Let's gather what you have. You are looking for a polynomial ##f## of ##\deg(f) = 4 \; , \; f(1) = f(-1) = 0 \; , \; f(0.2) = -0.2## and the maximum condition gives ##f'(0.2) = 0## and ##f''(0.2) < 0.##
These conditions on the coefficients ##a_i## of ##f## mean:
##a_0 + a_1 + a_2 + a_3 + a_4 = 0##
##a_0 - a_1 + a_2 - a_3 + a_4 = 0##
##a_0 + a_1 \cdot (0.2)^1 + a_2 \cdot (0.2)^2 + a_3\cdot (0.2)^3 + a_4\cdot (0.2)^4 = -0.2##
##a_1 + 2a_2 \cdot (0.2)^1 + 3a_3\cdot (0.2)^2 + 4a_4\cdot (0.2)^3 = 0##
##a_2 + 3a_3\cdot (0.2)^1 + 6a_4\cdot (0.2)^2 < 0##
Now any solution to these conditions gives you a required polynomial ##f##. In general there can be more than one solution or even none.

It works!

It looks simple and robust enough to be applied to a general case, thanks.

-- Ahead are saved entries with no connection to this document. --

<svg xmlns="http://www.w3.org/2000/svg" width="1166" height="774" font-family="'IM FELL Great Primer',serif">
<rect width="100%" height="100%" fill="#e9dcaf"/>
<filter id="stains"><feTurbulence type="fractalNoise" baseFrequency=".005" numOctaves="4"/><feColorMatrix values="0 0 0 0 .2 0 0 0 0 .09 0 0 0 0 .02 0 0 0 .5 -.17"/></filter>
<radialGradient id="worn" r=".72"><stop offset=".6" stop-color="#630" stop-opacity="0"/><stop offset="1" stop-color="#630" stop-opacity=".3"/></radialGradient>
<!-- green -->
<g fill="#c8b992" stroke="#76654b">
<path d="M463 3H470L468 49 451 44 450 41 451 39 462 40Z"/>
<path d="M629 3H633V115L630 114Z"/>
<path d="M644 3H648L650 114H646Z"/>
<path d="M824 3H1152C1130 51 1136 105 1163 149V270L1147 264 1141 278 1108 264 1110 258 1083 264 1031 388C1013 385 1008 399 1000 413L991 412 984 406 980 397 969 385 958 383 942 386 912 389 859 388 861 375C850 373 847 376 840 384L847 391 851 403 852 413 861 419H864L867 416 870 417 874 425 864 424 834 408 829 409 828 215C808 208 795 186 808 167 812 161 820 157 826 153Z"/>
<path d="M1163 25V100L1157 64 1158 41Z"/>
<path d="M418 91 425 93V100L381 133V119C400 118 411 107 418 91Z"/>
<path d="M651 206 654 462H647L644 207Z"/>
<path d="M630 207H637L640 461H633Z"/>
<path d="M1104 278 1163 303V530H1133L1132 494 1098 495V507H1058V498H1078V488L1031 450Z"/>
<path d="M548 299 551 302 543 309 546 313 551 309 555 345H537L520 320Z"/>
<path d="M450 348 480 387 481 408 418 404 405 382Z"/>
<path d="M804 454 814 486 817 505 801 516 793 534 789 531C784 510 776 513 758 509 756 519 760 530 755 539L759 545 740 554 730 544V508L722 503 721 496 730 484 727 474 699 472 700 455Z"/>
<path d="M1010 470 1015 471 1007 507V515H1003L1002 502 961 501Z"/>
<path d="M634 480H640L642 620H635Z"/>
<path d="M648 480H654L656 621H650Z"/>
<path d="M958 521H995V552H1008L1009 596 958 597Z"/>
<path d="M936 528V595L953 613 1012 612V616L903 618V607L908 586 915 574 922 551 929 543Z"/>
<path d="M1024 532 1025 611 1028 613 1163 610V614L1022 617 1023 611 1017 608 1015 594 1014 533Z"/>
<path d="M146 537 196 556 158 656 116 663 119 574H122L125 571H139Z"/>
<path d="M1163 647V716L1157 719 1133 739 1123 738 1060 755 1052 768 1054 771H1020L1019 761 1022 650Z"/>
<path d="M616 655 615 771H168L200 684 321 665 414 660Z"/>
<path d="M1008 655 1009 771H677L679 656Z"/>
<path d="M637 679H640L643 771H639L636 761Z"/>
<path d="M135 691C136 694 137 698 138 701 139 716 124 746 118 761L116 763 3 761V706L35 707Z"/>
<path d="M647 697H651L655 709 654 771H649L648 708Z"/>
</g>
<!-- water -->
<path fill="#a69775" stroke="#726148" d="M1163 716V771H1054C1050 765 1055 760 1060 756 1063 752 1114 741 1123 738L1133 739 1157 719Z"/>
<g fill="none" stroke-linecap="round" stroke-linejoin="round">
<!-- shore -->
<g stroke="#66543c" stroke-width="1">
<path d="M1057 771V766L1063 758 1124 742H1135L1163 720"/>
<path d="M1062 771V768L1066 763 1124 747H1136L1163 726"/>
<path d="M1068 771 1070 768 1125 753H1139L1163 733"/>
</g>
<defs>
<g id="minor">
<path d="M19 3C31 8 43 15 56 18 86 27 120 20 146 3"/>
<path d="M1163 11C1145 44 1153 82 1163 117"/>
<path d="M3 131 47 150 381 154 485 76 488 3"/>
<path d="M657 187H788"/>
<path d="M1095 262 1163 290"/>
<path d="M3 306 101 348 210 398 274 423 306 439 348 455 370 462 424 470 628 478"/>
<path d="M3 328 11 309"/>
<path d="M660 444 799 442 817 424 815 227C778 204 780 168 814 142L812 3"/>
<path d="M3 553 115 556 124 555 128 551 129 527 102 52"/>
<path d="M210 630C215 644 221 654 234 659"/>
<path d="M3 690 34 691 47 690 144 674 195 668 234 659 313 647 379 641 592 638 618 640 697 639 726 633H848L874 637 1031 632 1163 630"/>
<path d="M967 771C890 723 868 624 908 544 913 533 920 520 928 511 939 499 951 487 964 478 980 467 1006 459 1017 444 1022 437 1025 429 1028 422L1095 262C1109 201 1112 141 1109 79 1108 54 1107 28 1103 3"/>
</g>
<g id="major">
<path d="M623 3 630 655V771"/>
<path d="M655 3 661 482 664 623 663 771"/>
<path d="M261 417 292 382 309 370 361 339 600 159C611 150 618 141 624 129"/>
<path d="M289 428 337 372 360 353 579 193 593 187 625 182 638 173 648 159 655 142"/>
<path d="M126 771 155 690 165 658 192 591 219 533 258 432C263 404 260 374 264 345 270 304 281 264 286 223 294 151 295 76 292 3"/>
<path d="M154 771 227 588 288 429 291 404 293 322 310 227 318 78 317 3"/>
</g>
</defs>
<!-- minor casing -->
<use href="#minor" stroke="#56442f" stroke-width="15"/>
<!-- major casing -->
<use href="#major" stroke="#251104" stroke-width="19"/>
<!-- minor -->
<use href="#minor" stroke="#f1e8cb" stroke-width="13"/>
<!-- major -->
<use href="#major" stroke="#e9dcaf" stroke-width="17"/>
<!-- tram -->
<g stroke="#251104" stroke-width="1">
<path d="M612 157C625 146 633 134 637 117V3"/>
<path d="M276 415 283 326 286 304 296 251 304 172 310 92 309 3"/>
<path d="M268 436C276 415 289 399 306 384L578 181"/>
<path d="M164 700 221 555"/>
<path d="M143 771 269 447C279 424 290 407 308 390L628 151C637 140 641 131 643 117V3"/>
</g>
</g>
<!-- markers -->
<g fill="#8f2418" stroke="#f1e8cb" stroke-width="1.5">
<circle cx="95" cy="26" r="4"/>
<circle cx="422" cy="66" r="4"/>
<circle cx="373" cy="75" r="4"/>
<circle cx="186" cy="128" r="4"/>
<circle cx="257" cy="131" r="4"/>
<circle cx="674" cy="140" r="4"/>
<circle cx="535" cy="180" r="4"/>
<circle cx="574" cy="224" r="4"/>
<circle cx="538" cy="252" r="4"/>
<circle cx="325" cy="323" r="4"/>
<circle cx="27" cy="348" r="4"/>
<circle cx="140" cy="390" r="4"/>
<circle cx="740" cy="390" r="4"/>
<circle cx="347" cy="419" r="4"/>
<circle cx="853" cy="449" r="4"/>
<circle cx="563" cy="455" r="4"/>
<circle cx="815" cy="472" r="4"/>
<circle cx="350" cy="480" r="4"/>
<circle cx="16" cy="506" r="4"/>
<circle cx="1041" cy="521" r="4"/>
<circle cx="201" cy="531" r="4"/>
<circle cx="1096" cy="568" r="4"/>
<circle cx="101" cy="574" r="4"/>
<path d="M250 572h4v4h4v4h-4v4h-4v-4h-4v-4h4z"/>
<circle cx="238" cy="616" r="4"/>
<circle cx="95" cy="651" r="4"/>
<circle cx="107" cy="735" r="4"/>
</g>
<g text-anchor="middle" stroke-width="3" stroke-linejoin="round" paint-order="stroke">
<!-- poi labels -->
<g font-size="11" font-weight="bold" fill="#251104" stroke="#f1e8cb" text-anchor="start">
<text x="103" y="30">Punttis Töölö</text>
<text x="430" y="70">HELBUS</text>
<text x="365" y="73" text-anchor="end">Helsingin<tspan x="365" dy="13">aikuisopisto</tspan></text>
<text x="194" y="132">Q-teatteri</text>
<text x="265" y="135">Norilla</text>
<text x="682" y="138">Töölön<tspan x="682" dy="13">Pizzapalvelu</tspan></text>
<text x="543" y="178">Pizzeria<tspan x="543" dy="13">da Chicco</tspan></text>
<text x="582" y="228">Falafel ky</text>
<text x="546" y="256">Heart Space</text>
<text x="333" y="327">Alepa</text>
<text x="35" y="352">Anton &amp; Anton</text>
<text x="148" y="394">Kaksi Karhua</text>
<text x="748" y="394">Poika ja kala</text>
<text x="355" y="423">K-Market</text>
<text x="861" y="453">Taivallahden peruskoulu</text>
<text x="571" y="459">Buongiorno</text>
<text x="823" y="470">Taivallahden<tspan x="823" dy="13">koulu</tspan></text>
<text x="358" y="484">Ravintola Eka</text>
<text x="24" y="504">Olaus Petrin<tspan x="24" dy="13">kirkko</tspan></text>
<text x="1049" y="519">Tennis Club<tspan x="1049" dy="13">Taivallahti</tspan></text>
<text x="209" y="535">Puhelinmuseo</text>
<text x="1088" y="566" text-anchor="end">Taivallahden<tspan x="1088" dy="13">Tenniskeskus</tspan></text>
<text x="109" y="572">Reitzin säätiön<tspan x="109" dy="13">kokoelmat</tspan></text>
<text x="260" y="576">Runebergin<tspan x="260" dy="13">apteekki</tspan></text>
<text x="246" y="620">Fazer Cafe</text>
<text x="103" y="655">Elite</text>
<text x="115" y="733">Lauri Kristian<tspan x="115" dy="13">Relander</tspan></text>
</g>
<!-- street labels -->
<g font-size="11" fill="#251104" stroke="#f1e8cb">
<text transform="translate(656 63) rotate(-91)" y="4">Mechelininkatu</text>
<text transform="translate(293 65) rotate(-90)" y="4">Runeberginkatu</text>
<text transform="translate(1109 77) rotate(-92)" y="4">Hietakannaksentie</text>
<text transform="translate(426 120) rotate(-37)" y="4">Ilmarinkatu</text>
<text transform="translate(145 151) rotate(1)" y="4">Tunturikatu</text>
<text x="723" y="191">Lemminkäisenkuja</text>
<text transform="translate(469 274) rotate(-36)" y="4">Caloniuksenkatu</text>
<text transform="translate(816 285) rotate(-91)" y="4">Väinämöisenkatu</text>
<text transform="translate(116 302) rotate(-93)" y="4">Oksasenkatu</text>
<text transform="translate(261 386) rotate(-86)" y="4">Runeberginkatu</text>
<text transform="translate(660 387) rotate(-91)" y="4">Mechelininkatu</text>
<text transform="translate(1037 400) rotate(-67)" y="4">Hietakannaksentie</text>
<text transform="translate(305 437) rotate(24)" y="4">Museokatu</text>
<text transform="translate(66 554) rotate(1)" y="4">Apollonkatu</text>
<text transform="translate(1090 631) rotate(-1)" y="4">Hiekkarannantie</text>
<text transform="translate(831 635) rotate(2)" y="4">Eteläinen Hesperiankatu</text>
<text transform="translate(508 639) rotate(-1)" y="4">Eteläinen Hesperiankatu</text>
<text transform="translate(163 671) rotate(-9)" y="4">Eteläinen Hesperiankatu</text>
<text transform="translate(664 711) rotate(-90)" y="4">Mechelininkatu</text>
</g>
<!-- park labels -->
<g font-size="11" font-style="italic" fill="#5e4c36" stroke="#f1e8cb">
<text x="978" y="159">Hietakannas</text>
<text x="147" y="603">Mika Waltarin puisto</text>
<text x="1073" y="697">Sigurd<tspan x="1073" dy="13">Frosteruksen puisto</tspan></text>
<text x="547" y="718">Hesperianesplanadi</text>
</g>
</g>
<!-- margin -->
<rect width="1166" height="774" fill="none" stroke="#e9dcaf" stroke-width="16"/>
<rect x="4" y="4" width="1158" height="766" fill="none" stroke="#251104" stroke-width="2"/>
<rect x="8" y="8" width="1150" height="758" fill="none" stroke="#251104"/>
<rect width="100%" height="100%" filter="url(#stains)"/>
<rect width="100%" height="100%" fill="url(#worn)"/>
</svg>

BTW: for future reference or google searching for help, what would you call this system?

 

[JMS1]

How many points specifying local maxima will you have for each polynomial ? - just one given (x=a, y=b = local max) point per polynomial or several?

For even polynomials I have ##x## intercepts at ##-1## and ##1##. For odd polynomials I put a double ##x## intercept at ##1## or in other words it's both an ##x## intercept and a zero slope point. . The scalar for the highest order term or ##a_n## is always ##1##. That leaves ##n-2## degrees of freedom for even degree polynomials and ##n-3## degrees of freedom for odd degree polynomials. Each local maximum fixes ##2## degrees of freedom, so for ##n=4## and ##n=5## I need one local maximum. for ##n=6## and ##n=7## I need 2 local maxima, and so on.